— What needs to be done —
Using the records below, find how many lines hold the word "nuclear" and reply with only that number.

— Extracted data —
....................

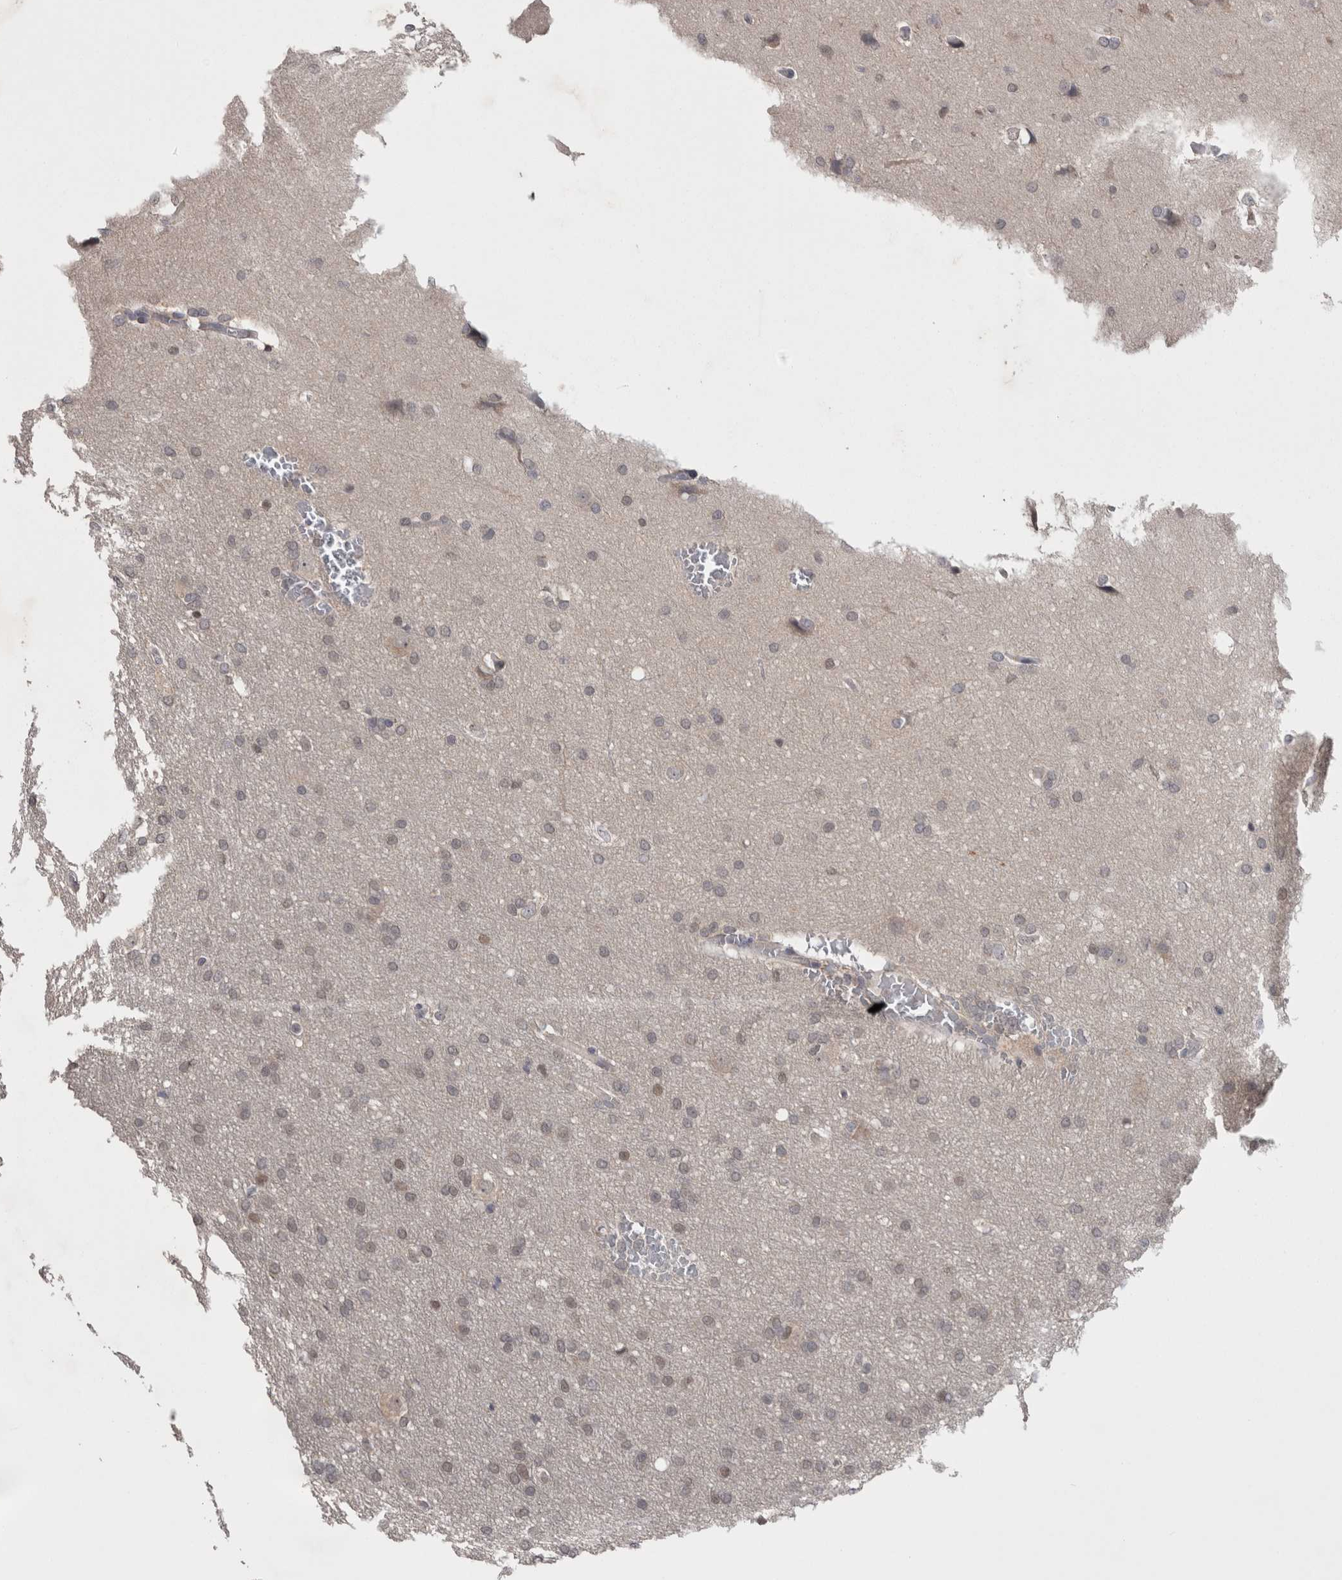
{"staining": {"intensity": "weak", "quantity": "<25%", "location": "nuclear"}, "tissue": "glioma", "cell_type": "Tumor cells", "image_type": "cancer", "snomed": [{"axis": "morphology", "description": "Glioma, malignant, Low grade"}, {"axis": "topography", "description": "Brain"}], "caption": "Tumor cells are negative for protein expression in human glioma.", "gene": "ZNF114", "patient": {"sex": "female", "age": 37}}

....................

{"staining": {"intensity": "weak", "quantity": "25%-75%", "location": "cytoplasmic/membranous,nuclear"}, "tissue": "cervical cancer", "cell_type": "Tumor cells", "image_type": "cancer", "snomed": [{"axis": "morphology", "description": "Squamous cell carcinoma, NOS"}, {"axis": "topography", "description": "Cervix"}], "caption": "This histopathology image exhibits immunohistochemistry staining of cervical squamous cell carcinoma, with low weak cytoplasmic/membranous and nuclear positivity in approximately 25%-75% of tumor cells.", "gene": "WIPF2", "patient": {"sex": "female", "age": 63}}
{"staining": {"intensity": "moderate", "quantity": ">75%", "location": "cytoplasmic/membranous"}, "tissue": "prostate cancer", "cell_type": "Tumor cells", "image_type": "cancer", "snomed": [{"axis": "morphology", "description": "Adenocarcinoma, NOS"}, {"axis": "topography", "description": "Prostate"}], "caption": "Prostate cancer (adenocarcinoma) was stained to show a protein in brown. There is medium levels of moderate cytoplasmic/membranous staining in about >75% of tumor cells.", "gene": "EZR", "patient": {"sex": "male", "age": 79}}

....................

— Solution for this exercise —
2